2018: The review, Part 1
17 . 12 . 18
By Ignatius Wilson
This year has been, by many accounts, disastrous. A year of Trump, bear markets, trade wars and irrefutable and major misconduct by our banks and financial services providers. But every cloud has a silver lining and one positive is that this year has been full of interesting news (that doesn’t cut it does it?). The positives for investing is a turbulent investment landscape offering a lot of opportunities on stocks that have taken a beating.
Here let’s take a review of four aspects of the year that we have covered in the blog: the Royal Commission; the share market; macroeconomics both contemporaneously (in America and Turkey) and historically (in Zimbabwe); and how old-fashioned institutions are being forced to adopt new technologies and enter new sectors to ensure they continue to make record-breaking profits!
I wrote about Blockchain being supported by one of the world’s largest fund managers, Fidelity, recently. This is a developing story in many ways because although we knew the CEO of Fidelity is a cryptocurrency enthusiast, it has taken many months for the structure to take shape around how, exactly, a huge financial institution would engage with the Wild West of new technologies.

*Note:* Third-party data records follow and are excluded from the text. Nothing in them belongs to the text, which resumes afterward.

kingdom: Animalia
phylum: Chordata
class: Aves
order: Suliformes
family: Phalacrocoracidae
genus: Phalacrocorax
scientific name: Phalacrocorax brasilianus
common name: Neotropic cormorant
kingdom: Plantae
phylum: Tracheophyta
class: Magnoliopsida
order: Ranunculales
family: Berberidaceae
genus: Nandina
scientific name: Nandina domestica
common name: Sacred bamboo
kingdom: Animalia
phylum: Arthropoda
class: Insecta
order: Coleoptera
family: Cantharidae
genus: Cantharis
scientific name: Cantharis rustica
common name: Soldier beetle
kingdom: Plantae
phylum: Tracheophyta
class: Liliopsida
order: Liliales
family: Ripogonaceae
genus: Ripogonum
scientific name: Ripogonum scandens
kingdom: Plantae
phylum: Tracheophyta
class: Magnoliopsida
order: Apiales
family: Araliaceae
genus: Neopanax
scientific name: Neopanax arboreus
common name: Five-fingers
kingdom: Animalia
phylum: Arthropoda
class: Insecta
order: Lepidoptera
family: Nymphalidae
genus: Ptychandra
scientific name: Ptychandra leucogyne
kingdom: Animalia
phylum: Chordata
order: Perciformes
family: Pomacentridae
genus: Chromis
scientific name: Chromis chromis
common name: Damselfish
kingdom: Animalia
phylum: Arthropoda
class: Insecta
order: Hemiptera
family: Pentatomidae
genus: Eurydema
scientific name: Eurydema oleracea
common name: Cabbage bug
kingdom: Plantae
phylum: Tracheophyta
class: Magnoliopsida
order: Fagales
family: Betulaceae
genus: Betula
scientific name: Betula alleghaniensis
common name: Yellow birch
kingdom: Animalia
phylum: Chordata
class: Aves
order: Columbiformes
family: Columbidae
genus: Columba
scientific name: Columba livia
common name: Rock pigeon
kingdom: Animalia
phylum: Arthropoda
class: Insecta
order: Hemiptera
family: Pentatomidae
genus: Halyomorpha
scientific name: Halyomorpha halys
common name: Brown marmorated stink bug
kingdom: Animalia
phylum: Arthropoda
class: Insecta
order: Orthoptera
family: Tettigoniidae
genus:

It is the Wild West because it can be dangerous, it is effectively lawless (unregulated) yet it offers great opportunities. Fidelity plan on being the oil baron, sheriff and preacher, making fortunes, enforcing regulation and converting new believers in this basically uncharted territory.
Traditional merchant banks like Goldman Sachs and Macquarie Group have entered the retail market in a big way, offering credit cards, competitive interest rates and huge volumes of advertising to tempt customers away from their current lenders.
They are being forced into this high volume, low margin sector by the simple fact they have dominated the business and institutional banking world for decades and are looking to accelerate their profit-taking.
Ironically, this comes at a time when those margins are going to be further squeezed by increased fines, high costs of regulation and the risks of legal action being taken by disenfranchised customers.
This leads us to the findings of the Royal Commission into Misconduct in the Banking, Superannuation and Financial Services Industry. The fact this took place is even impressive, having been fought against tooth and nail by successive prime ministers Scott Morrison and Malcolm Turnbull, who, as pressure mounted from political opponents, bank customers and industry bodies, even penultimately vouched for the banks to run their own fact finding mission so as to avoid an independent review!
Countless examples of immoral and illegal activity were uncovered by players ranging from individual financial advisors, retail branch salespeople, board members to executives. The scope of the commission was too large and its timeline too brief to get to the bottom of the misconduct but it has reminded us all why financial literacy is so important.
If that sounds like victim blaming, it is no wonder all of the big banks have pumped tens of millions of dollars into financial literacy programs over the last few years. Up until now, financial services providers could run these community-based programs helping people, on face value, yet treat their customers with utter contempt.
Perhaps now the mood has shifted. However I feel that the public have found their scapegoats, any extant CEOs or practitioners have successfully dodged a bullet, and customers will not be much better off.